I used to feel bad for bothering people with my feelings. So many times in my life, I apologised just because I was feeling sad, angry or frustrated. Like feeling was something bad, and that I should get a grip on myself.
I grew up in a home where I felt there was no space for my feelings. With my mom being extremely sensitive and reactive, plus my dad overworking himself, escaping as much as possible and also constantly burnt-out, reactive and frustrated about my mom, I sincerely didn’t want to be one more burden.
I recently found out my dad didn’t even know (or noticed) I was bullied when I was a kid. I casually mentioned it in a convesation, and he was very surprised. “Why didn’t you say something about it back then? I would have done something about it.” I honestly don’t remember if I said something to him back then, but it was probable that I didn’t. I did mention it to my mom, who was dismissed by the school because they knew about her diagnosed condition (bipolar plus schizophrenic disorder). I did mention it to the school principal, not once but twice. But I chose not to bother the most important person in my life back then, and as a result he couldn’t help me.
As I grew up unhealed, the pattern again repeated itself. So here I was, in a relationship with a person who would get very unconfortable with emotional displays like crying, tying my best to keep it in, while my whole world was falling apart.
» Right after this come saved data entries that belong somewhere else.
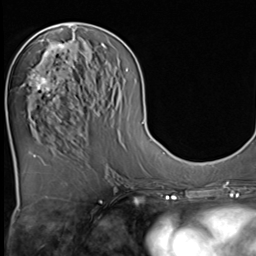
Breast MRI (dynamic contrast-enhanced), one axial slice; position 24 of 64 along the scan axis; cropped to one breast; dynamic contrast-enhanced series, time point 2 of 9 at this slice position (early post-contrast); 3 T; TE 1.5 ms, TR 4.7 ms; 2.5 mm slice thickness; 256 × 256 image matrix, field of view 215 × 215 mm. Female patient.
Structures marked on this image (semi-automatic segmentation, software-assisted and operator-edited):
- enhancing-tissue mask used for the functional tumour volume (all voxels passing the contrast-enhancement thresholds inside the analysis volume; usually the tumour): bounding box <33,44,68,102> (left, top, right, bottom; pixels)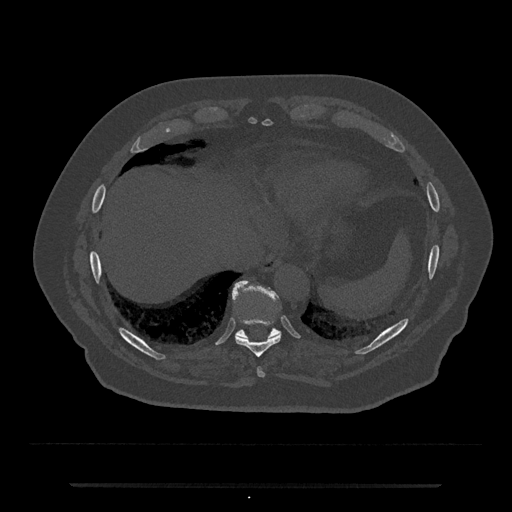
CT including the spine, one axial slice. Position 742 of 797 along the scan axis. Reconstruction kernel Br40s/3. Bone window (W 1800 / L 400 HU). 0.5 mm slice thickness. 512 × 512 image matrix. Patient: male, 80 years. Case-level facts recorded for this patient, not image findings: primary cancer: prostate; vertebrae with lytic lesions (as recorded): L1, T11.
Annotated regions visible in this slice (semi-automatically segmented with operator editing):
- T10 vertebra: bounding box [x1, y1, x2, y2] px = [232, 281, 281, 338]
- T8 vertebra: [257, 368, 265, 377]
- T9 vertebra: [235, 320, 281, 357]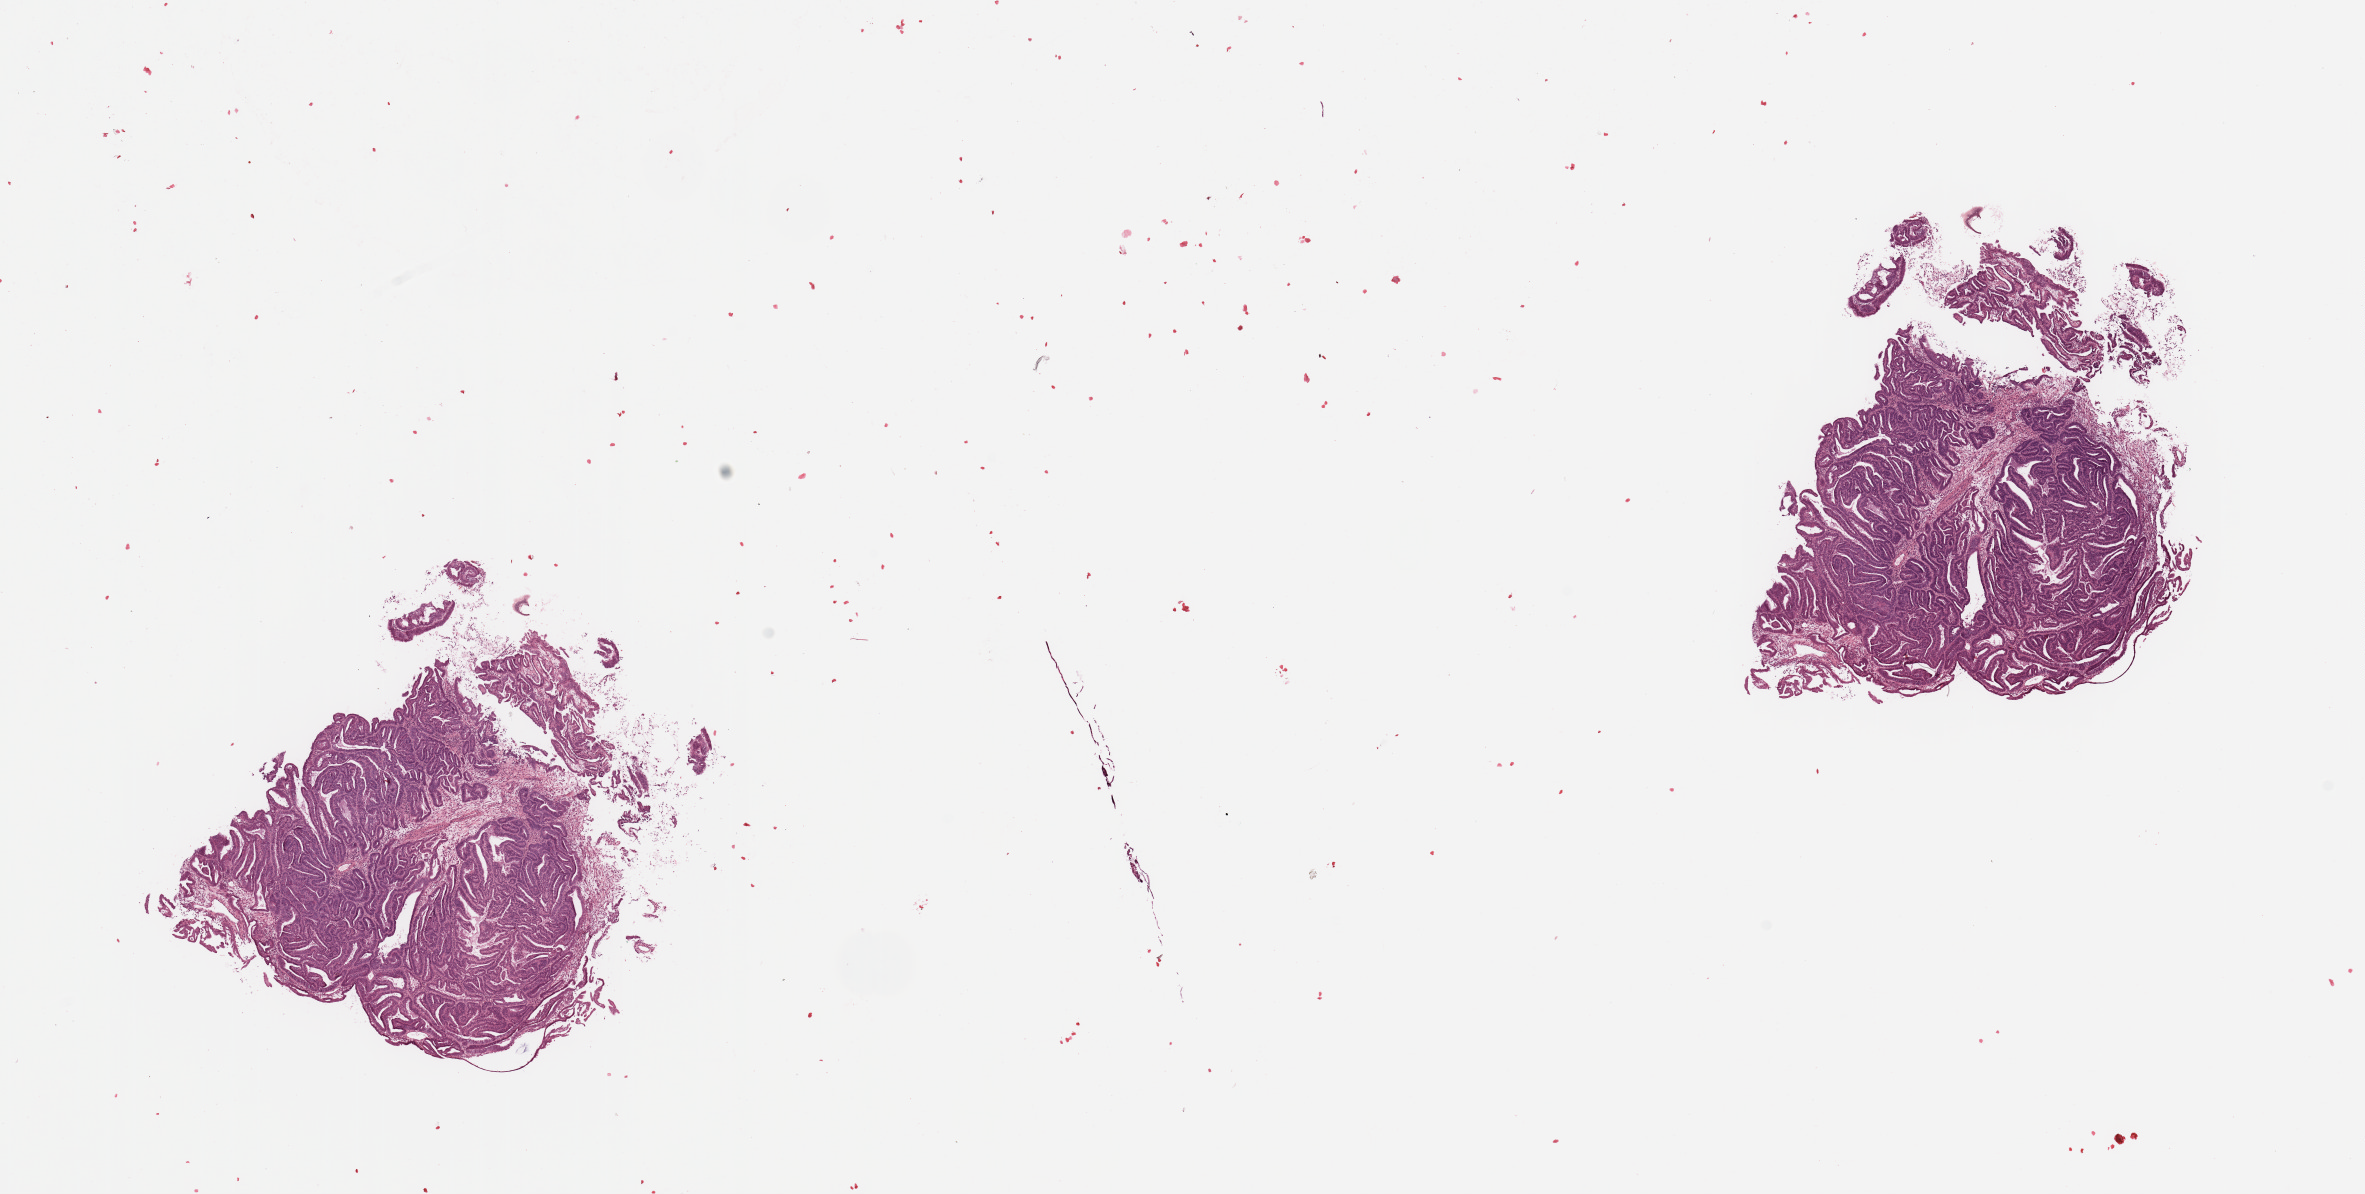
H&E whole-slide image, low-resolution overview of the scanned area, about 18.7 x 9.4 mm, tumour tissue sample, uterus. 68-year-old female patient. Histologic grade: G2 (moderately differentiated).
AJCC pathologic stage: I. Histologic diagnosis: Endometrioid adenocarcinoma, NOS. Primary tumour site (as recorded): anterior endometrium.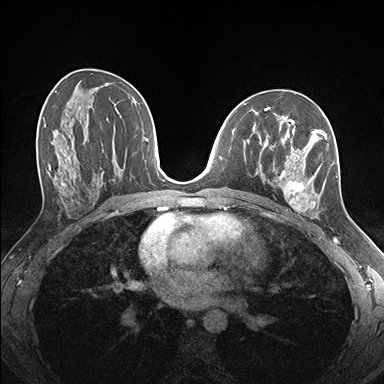
Breast MRI (dynamic contrast-enhanced), one axial slice. Position 89 of 176 along the scan axis. Dynamic contrast-enhanced series, time point 2 of 7 at this slice position (early post-contrast). 1.5 T. TE 1.5 ms, TR 4.1 ms. 1.1 mm slice thickness. 384 × 384 image matrix, field of view 320 × 320 mm. Female patient.
Structures marked on this image (semi-automatic segmentation, software-assisted and operator-edited):
- enhancing-tissue mask used for the functional tumour volume (all voxels passing the contrast-enhancement thresholds inside the analysis volume; usually the tumour): bounding box [x1, y1, x2, y2] px = [259, 124, 338, 218]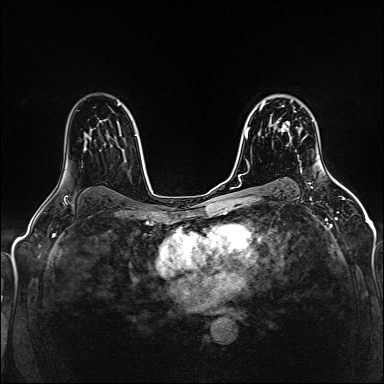
Breast MRI (dynamic contrast-enhanced), one axial slice; position 104 of 160 along the scan axis; dynamic contrast-enhanced series, time point 2 of 5 at this slice position (early post-contrast); 1.5 T; TE 2.4 ms, TR 5.2 ms; 1 mm slice thickness; 384 × 384 image matrix, field of view 300 × 300 mm. Female patient.
Structures marked on this image (semi-automatically segmented with operator editing):
- enhancing-tissue mask used for the functional tumour volume (all voxels passing the contrast-enhancement thresholds inside the analysis volume; usually the tumour): bounding box (x1, y1, x2, y2) in pixels: (278, 106, 302, 134)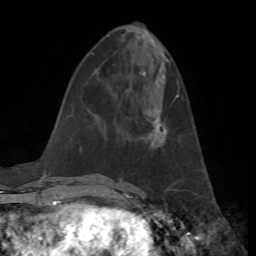
Breast MRI, one axial slice. Slice 23 of 72 in the series (ordered by position). Cropped to one breast. Dynamic contrast-enhanced series, time point 2 of 7 at this slice position (early post-contrast). 1.5 T. TE 4.2 ms, TR 8.7 ms. 256 × 256 image matrix, field of view 180 × 180 mm. Female patient.
Structures marked on this image (semi-automatic segmentation, software-assisted and operator-edited):
- enhancing-tissue mask used for the functional tumour volume (all voxels passing the contrast-enhancement thresholds inside the analysis volume; usually the tumour): box from (x=144, y=94) to (x=179, y=145) px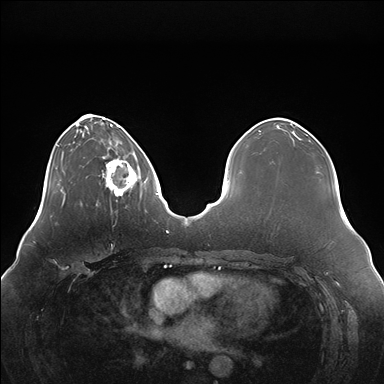
Breast MRI (dynamic contrast-enhanced), one axial slice. Slice 47 of 176 in the series (ordered by position). Dynamic contrast-enhanced series, time point 2 of 7 at this slice position (early post-contrast). 1.5 T. TE 1.5 ms, TR 4.1 ms. 384 × 384 image matrix, field of view 380 × 380 mm. Female patient.
Outlined on this slice (semi-automatic segmentation, software-assisted and operator-edited):
- enhancing-tissue mask used for the functional tumour volume (all voxels passing the contrast-enhancement thresholds inside the analysis volume; usually the tumour): bounding box <102,149,147,197> (left, top, right, bottom; pixels)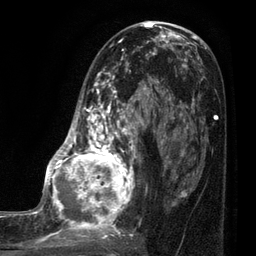
Breast MRI (dynamic contrast-enhanced), one axial slice. Position 41 of 80 along the scan axis. Cropped to one breast. Dynamic contrast-enhanced series, time point 2 of 7 at this slice position (early post-contrast). 3 T. TE 2.1 ms, TR 5 ms. 256 × 256 image matrix, field of view 160 × 160 mm. Female patient.
Structures marked on this image (semi-automatically segmented with operator editing):
- enhancing-tissue mask used for the functional tumour volume (all voxels passing the contrast-enhancement thresholds inside the analysis volume; usually the tumour): bounding box <35,38,161,249> (left, top, right, bottom; pixels)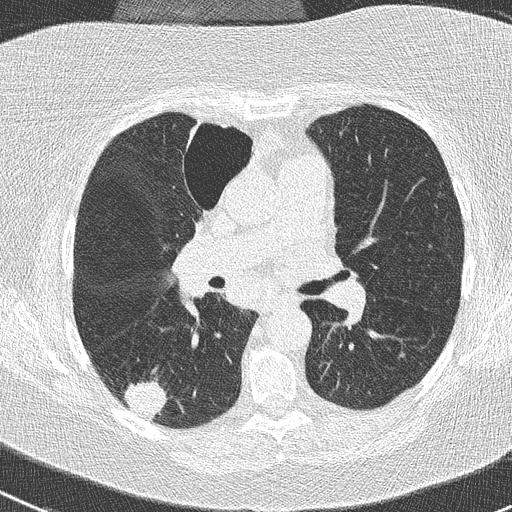
Low-dose screening chest CT, axial slice. Baseline screening round. Lung window (W 1500 / L -600 HU). 2 mm slice thickness. Lung (sharp) reconstruction kernel (B50f). Female participant, aged 74 years at enrolment. Former smoker at enrolment.
Expert-annotated lung lesion, box from (x=118, y=376) to (x=174, y=427) px. The screening reader recorded 3 non-calcified nodules or masses ≥4 mm on this exam; which of them this box marks is not recorded. Official screen result: positive, change unspecified: nodule(s) >= 4 mm or enlarging nodule(s), mass(es), or other non-specific abnormalities suspicious for lung cancer. Participant outcome: lung cancer diagnosed 16 days after this screen — non-small cell carcinoma, right lower lobe, poorly differentiated (G3), stage IIIA (AJCC 6th edition), 28 mm at pathology.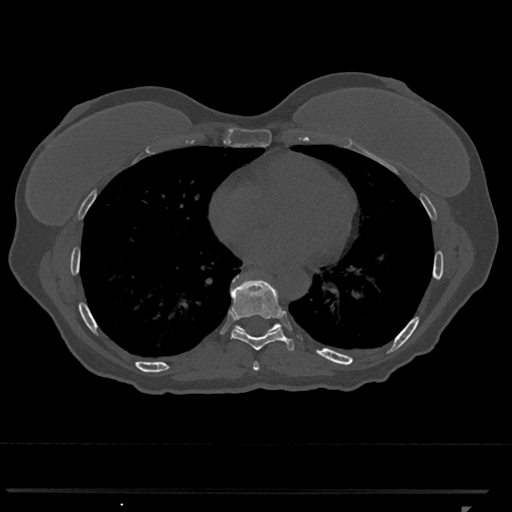
CT including the spine, one axial slice. Position 657 of 793 along the scan axis. Reconstruction kernel Br40s/3. 120 kVp. Bone window (W 1800 / L 400 HU). 0.5 mm slice thickness. 512 × 512 image matrix, field of view 380 × 380 mm. Female patient, age 62 years. From the clinical record (not read from this slice): primary cancer: renal.
Outlined on this slice (semi-automatically segmented with operator editing):
- T7 vertebra: bounding box <253,362,260,371> (left, top, right, bottom; pixels)
- T8 vertebra: <230,279,294,351>
- T9 vertebra: <233,275,282,332>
When I finally would say enough, people all around me were surpised, saying they never saw it coming, and that they never thought I was feeling so bad. Even my partner didn’t saw it coming. I guess I’m still very good at hiding my feelings, even though I feel deeply. Or maybe I just kept surrounding myself with people who didn’t want to see. Maybe both.
Sorry To Bother was written 5 years ago, a few days after one more relationship anniversary that we didn’t celebrate because we had something unresolved, like most times. Yet again, music was my escape, my way to express my deepest feelings, of trying to feel heard when I felt like no one else was listening.
Today, I don’t feel sorry for feeling or for talking about what I feel. Because we’re supposed to feel, positive or negative, good or bad. It’s our body’s language, way more instinctive and primeval than the mind’s thoughts. And if someone is not ok with me saying “I feel…”, I take it as a warning sign, not about me, but about them: a person who cannot tolerate other’s feelings by getting unconfortable, defensive or even offended is a person who has work to do in this field.
I’m not saying it’s ok to use your feelings as an excuse to being offensive, to shout or even being passive aggressive (sarcasm is included here, as it’s a harmful way to speak); I’m saying it’s ok to own your feelings, name them, and ask for time to feel them (I’m feeling very angry right now, and I need some time to process this. I’ll get back to you later about this. – example of a honest and respectful sentence where someone names what they’re feeling and steps back to process the emotion).
If you feel it, it’s valid. Listen to your body. Let it out. Don’t bottle that stuff. That’s when it shows up as something called “diseases”, cancer being the most obvious, as it’s self caused. Abnormal cells don’t appear out of thin air. They are the body’s most potent cry for help. Feel more, think less. Thinking is just your mind’s trying to interpret your feelings in an objective way, which always falls short; think about how language minimises reality: the word “rose” can never convey the reality of a true rose, no matter how many words you put together to describe it. The “feeling” of a rose, to touch it, smell it, see it, cannot be described by the mind accurately.
And what’s the point in feeling? To learn who you truly are, what you truly like or not, despite society’s conventions, rules and conditioning. And also, to learn who others truly are. When you show up your feelings, people have a way to show who they really are: if they get unconfortable, they are unconfortable or disconnected from their own feelings. If they get offended or defensive, they are unsure about who they are or their own feelings, and so they take your feelings as a personal offense or attack, mirroring them back to you.
To allow someone to feel, to open up that safe space, not just to one specific feeling but to all of them, to everything that makes us who we are, to allow the vocalization of those feelings, of the thoughts that are born out of those feelings, that for me is the definition of true love. And call me a romantic, but I still believe I will find it one day.